Germany's Liberal Free Democrats (FDP), the junior partners in Dr Helmut Kohl's centre-right coalition government, meet in Stuttgart today amid growing signs that the party faces extinction at September's federal election.
The Liberals's traditional Epiphany conference has been overshadowed by internal arguments over policy direction, with the former leader, Mr Hans Dietrich Genscher, complaining that the party has drifted too far from its liberal roots.
Opinion polls suggest that the FDP will fail to win the 5 per cent of votes it needs to ensure a return to the Bundestag after September's election. The Greens are now the undisputed third force in German politics and many educated, well-heeled voters are abandoning the Liberals for the environmental party.
Mr Genscher, who remains honorary chairman, accused his successors of making a fundamental mistake in describing the FDP as "the party of the better-off".

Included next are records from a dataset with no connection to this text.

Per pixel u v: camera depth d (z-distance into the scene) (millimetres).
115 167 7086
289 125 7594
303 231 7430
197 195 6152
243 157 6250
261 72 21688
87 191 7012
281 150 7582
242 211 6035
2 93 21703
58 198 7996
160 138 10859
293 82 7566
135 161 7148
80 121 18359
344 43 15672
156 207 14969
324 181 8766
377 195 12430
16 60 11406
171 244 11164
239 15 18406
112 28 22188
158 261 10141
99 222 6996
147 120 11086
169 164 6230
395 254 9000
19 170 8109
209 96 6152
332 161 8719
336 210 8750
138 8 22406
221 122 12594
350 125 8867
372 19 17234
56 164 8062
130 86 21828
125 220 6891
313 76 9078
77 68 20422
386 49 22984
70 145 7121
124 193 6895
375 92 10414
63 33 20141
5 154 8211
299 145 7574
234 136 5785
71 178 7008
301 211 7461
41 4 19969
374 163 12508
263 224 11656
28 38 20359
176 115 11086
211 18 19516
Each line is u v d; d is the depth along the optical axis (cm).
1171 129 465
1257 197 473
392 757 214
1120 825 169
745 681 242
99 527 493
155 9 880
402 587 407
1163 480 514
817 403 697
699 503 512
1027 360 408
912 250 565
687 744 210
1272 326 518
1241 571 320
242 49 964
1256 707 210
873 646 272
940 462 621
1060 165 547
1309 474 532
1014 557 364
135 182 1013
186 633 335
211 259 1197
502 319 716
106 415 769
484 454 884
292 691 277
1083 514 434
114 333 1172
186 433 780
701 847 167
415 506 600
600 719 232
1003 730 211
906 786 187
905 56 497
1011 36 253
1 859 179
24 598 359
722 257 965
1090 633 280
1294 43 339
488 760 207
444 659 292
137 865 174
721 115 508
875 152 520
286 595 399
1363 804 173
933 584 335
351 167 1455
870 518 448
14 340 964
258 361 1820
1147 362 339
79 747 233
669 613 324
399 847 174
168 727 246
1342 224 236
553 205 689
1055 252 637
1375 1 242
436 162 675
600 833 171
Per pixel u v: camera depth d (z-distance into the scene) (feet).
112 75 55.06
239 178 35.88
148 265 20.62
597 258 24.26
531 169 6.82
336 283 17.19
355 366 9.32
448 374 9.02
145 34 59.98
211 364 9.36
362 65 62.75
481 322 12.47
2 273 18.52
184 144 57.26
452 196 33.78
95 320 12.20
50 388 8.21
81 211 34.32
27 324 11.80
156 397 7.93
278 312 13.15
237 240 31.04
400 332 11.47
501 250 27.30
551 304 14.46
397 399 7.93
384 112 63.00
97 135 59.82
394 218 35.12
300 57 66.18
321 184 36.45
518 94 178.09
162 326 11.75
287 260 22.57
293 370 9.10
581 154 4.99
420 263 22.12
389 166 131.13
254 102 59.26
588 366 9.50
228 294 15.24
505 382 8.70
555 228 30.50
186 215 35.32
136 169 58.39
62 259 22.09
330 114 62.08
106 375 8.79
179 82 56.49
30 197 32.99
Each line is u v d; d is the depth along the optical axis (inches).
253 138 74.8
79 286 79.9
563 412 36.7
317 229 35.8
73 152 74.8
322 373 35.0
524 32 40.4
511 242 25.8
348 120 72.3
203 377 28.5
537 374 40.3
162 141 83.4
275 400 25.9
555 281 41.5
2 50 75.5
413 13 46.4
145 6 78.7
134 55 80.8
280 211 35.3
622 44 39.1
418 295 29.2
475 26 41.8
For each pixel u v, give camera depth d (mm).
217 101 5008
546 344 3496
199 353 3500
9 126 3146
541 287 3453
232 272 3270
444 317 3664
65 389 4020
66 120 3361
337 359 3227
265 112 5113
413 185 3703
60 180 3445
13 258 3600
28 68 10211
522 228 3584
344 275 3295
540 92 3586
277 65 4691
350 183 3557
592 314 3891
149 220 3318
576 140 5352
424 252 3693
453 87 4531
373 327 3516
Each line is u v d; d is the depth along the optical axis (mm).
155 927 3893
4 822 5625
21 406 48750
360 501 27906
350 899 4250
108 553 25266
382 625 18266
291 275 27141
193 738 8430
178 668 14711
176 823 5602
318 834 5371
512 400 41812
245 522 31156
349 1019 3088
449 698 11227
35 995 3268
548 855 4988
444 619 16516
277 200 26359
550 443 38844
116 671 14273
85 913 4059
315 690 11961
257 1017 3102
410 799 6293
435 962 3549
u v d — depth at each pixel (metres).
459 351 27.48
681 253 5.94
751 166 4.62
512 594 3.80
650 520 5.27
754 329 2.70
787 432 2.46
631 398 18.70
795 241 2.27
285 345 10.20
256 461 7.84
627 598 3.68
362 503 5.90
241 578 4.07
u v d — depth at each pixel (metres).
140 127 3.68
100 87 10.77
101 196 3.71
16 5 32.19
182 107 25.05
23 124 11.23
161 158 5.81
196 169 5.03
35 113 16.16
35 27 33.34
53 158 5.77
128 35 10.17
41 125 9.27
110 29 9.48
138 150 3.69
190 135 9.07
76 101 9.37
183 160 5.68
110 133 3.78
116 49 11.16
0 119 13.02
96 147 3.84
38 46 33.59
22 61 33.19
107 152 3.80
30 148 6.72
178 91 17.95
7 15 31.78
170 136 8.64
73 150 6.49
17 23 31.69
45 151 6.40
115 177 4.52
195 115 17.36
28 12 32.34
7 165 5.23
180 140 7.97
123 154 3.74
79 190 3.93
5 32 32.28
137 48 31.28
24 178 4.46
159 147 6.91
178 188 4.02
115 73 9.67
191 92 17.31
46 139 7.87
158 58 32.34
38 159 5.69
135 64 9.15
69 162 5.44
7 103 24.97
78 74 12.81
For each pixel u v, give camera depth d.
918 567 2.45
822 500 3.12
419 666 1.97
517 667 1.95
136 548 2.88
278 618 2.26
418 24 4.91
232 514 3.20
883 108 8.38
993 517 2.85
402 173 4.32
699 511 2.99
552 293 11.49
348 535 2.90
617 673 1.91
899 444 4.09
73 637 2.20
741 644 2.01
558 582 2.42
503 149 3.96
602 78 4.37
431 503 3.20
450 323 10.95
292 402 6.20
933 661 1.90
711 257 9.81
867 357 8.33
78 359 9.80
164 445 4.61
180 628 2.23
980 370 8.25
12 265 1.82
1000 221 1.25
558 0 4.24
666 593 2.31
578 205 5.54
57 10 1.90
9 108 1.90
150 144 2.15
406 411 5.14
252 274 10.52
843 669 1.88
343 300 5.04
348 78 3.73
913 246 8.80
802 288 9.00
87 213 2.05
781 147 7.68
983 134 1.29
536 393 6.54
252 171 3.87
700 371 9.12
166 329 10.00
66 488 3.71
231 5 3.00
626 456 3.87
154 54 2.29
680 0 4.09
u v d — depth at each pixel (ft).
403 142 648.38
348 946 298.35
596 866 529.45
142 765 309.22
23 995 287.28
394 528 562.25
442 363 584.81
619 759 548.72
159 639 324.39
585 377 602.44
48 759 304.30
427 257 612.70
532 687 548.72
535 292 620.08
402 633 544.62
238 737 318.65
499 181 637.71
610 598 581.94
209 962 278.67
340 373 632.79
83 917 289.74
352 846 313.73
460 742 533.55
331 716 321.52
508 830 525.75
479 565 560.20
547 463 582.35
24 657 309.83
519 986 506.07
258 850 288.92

The current leadership is dominated by zealous believers in the free market doctrines espoused by President Reagan and Lady Thatcher in the 1980s. But there is little support among the German electorate for the wholesale destruction of the social market and most voters perceive the FDP as a useless appendage to Dr Kohl's Christian Democrats.
"The FDP must be associated with more policies. But that will only happen if the party leadership concerns itself with these issues," according to Ms Sabine Leutheusser-Schnarrenberger, the former federal justice minister who resigned in 1995 when the FDP backed Dr Kohl's plans to allow the police to bug private homes.
Ms Leutheusser-Schnarrenberger wants the party to take a stand on such issues as abortion, the neo-Nazi scandals in the Bundeswehr and the rights of children.
The party chairman, Mr Wolfgang Gerhardt, and the general secretary, Mr Guido Westerwelle, prefer to concentrate on persuading their colleagues in government to cut taxes. Voters appear unimpressed and the party's long-term prospects appear grim.
One problem is that the FDP no longer attracts the bright, ambitious young politicians who once flocked to the tiny party in the hope of swift advancement. As the gap between right and left narrows, there may be less space in the German political spectrum for such a party and, after almost 30 years in government, the Liberals may be heading for a long political wilderness.
"We are facing a tough year," said Count Otto Lambsdorff, FDP honourary chairman and a former economics minister. "But all those who doubt we will survive should remember that the death knell has often tolled for us before," he told ZDF television. "We survived then and will survive now. The FDP will not disappear."